Caso ocorrido no distrito de Viseu ganhou repercussão após denúncia nas redes sociais. Polícia teria classificado fato como “acidente”.
O menino brasileiro José Lucas, de nove anos, teve parte de dois dedos amputados após ser agredido por colegas dentro da Escola Básica de Fonte Coberta, em Cinfães, distrito de Viseu, Portugal. O caso, narrado pela mãe, Nívia Estevam, à reportagem do Portal g1, expõe uma sequência de violências sofridas pelo menino, a suposta negligência da instituição escolar e a demora no atendimento, culminando em uma mudança forçada da família, agora amparada por parentes.
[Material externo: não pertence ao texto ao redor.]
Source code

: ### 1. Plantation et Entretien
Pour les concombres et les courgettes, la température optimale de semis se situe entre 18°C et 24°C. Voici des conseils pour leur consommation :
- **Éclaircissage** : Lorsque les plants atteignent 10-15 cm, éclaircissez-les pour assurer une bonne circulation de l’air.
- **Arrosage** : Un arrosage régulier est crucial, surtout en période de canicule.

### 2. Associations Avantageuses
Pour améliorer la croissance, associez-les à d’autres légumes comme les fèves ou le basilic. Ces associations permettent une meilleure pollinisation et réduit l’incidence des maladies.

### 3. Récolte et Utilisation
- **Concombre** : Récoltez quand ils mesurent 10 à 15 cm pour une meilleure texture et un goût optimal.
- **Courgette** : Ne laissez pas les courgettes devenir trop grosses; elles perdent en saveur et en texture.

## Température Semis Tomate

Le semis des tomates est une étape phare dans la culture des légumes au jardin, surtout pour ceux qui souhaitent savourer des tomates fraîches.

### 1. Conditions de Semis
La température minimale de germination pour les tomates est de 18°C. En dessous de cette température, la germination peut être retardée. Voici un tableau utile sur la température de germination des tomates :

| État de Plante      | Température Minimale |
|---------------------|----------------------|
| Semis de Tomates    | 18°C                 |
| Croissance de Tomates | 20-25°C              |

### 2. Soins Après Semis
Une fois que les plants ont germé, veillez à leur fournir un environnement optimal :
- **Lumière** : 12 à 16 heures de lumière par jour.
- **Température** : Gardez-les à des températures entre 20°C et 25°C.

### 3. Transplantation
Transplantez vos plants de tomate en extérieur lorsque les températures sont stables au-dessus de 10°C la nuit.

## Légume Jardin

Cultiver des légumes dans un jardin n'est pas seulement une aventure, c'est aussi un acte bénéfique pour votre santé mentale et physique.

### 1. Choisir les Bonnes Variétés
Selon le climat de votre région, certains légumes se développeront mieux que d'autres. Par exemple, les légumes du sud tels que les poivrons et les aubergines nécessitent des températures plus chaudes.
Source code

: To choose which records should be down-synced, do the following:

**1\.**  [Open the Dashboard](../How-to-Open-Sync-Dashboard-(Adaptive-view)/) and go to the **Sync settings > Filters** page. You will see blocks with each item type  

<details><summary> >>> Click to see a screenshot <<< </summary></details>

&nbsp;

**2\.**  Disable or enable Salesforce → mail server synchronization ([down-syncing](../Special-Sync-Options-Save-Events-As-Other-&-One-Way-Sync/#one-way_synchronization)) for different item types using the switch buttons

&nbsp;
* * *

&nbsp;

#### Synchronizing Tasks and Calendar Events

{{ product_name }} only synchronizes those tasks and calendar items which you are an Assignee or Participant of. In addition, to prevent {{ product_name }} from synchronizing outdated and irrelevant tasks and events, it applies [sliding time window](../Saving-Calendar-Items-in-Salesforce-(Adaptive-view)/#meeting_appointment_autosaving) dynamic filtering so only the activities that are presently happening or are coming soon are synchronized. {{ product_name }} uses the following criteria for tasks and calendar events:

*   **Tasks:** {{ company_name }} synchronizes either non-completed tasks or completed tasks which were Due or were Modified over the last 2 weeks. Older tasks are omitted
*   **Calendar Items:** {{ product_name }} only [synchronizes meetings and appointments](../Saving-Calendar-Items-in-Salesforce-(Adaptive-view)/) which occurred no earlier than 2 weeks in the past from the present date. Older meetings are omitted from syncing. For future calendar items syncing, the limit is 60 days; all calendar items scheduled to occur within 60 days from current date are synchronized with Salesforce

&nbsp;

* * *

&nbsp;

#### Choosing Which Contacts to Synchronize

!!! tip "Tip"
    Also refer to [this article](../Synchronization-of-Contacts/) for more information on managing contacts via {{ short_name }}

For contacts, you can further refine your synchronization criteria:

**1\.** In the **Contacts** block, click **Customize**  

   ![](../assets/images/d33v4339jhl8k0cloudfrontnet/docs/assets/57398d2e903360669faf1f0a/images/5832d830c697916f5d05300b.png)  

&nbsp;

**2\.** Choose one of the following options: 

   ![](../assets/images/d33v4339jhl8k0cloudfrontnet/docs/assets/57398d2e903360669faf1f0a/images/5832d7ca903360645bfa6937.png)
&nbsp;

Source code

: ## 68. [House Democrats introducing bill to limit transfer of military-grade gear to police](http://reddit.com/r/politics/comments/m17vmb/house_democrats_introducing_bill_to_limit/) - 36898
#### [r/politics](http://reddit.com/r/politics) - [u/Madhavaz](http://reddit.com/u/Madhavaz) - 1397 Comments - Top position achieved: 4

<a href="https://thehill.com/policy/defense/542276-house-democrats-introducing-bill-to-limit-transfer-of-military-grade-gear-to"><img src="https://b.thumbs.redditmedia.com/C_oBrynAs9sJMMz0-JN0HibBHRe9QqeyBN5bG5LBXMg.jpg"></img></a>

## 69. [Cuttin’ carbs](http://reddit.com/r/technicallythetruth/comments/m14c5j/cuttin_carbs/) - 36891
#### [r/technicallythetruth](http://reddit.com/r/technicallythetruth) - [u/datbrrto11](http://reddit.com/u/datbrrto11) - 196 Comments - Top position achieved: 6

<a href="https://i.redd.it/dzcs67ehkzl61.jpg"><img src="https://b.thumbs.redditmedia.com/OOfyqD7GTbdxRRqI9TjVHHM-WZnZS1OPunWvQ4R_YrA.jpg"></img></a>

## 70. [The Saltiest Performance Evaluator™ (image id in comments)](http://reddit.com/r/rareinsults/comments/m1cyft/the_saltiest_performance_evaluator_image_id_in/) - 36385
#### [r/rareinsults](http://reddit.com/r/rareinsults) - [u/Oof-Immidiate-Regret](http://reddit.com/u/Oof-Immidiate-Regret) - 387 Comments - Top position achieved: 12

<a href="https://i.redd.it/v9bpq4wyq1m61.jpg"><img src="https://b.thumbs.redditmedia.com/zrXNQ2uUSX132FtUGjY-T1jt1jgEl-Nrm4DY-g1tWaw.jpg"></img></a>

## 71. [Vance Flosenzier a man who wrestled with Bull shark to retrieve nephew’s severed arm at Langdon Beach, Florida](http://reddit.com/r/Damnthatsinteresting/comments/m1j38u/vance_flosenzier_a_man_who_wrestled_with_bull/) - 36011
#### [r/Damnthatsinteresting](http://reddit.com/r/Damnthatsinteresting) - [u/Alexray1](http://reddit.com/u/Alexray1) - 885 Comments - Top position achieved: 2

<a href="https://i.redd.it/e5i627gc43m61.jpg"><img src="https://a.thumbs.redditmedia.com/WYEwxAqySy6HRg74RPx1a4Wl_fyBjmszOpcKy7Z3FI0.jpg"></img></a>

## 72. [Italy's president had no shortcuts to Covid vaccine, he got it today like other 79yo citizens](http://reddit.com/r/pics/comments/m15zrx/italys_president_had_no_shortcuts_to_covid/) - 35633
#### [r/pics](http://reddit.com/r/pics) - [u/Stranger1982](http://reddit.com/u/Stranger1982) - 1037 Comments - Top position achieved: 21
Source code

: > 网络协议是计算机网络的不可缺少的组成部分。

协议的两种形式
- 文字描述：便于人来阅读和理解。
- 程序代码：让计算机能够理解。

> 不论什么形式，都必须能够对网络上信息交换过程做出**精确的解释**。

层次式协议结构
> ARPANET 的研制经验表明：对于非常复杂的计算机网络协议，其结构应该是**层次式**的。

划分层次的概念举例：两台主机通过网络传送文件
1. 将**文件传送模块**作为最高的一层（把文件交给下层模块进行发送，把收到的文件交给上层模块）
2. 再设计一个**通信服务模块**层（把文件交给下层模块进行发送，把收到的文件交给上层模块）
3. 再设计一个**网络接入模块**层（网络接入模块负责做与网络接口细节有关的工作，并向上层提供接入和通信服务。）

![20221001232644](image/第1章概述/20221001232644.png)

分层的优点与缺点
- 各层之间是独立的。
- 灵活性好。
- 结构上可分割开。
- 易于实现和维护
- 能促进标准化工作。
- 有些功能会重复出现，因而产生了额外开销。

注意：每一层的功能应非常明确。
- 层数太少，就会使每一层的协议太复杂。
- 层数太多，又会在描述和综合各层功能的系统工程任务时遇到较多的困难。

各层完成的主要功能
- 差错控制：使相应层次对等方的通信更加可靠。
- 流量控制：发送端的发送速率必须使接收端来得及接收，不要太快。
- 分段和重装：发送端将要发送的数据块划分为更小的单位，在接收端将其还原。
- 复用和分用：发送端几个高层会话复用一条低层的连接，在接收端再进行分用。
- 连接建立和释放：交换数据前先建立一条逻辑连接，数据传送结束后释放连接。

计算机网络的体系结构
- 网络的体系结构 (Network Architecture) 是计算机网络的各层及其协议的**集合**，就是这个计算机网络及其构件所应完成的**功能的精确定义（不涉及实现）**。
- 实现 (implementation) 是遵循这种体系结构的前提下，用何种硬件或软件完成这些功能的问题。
De acordo com o relato de Nívia, o incidente mais grave ocorreu na última segunda-feira (10). José Lucas foi seguido por dois colegas até o banheiro da escola, onde estes teriam fechado a porta com força sobre sua mão, pressionando-a até causar a amputação parcial de dois dedos. Em meio à dor intensa, o menino teria se arrastado para fora do local até ser encontrado por funcionárias.
“A primeira [funcionária] entrou em choque. A segunda, quando viu, disse: ‘Por que eu vim mais cedo para a escola?’”, contou a mãe, com base no relato que colheu. A professora da turma, Sara Costa, teria entrado em contato com Nívia informando, de forma minimizada, que a criança estava “brincando” e “amassou o dedo na porta”. No fundo da ligação, no entanto, a mãe ouviu alguém pedindo por uma ambulância.
Ao chegar à escola, que fica a poucos minutos de sua casa, Nívia encontrou o filho nos fundos do prédio, gritando de dor, com a mão enfaixada e mordendo uma atadura. “Meu filho não bate em ninguém, é uma pessoa boa. Vou ensinar meu filho a bater?”, questionou ela, ao relatar sua conversa com a equipe da escola.
DEMORA NO SOCORRO E PERDA IRREVERSÍVEL
O socorro dos bombeiros, segundo Nívia, levou entre 30 e 40 minutos para chegar. Parte dos dedos amputados foi guardada pela escola e entregue aos paramédicos, que orientaram a mãe a transportar outros fragmentos em uma luva até o hospital. Apesar dos esforços, os cirurgiões comunicaram que não seria possível o reimplante. José Lucas passou por uma cirurgia de três horas e perdeu parte do dedo indicador e do dedo maior. “O dedo maior ficará sem unha e o indicador ficará com apenas a metade”, detalhou a mãe.
Após a cirurgia, o hospital acionou a Comissão de Proteção de Crianças e Jovens (CPCJ), que abriu um processo de investigação. A assistente social do caso recomendou à família que retirasse o menino da escola. “Se puder mudar de escola e de cidade, faça isso”, teria dito a profissional, segundo Nívia.
A busca por justiça e apoio, no entanto, esbarrou em obstáculos. A polícia local, de acordo com a mãe, classificou o ocorrido como um “acidente”, reproduzindo a versão inicial da escola. Na segurança social, foi informada de que um processo de apoio poderia levar “cinco a seis meses”.
A reviravolta no caso veio após um desabafo de Nívia nas redes sociais, publicado durante a madrugada. O relato comoveu a comunidade luso-brasileira e ganhou ampla visibilidade, pressionando as autoridades.
A família, que já vivia com medo, decidiu deixar o distrito de Viseu e agora reside temporariamente com parentes. Nívia, que se mudou para Portugal há sete anos em busca de “uma vida melhor”, vê-se obrigada a recomeçar. “Estou com medo”, confessou.
Ela acredita que a violência sofrida pelo filho foi motivada por discriminação. José Lucas, que é brasileiro, preto, gordo e estava no seu primeiro ano na escola, já era alvo de bullying desde o início do ano letivo. Nívia relatou um episódio anterior em que o menino voltou para casa com marcas roxas no pescoço. “Eles prenderam meu filho contra a parede e estouraram as veias, deixando marcas roxas”, disse. Apesar de ter comunicado a professora, afirma que nenhuma medida efetiva foi tomada.
INVESTIGAÇÃO
Em nota, a Direção do Agrupamento de Escolas de Souselo, gestora da unidade, informou que está ciente do episódio e que abriu uma investigação interna, “dando cumprimento à legislação em vigor”.
Enquanto isso, José Lucas tenta se recuperar longe da escola. A mãe descreve que ele sofre crises de choro, especialmente à noite. “Durante o dia, ele fica bem, mas à noite pergunta por que fizeram isso e quem vai pagar. Eu tento acolher, mas ainda estou digerindo tudo”, relatou Nívia.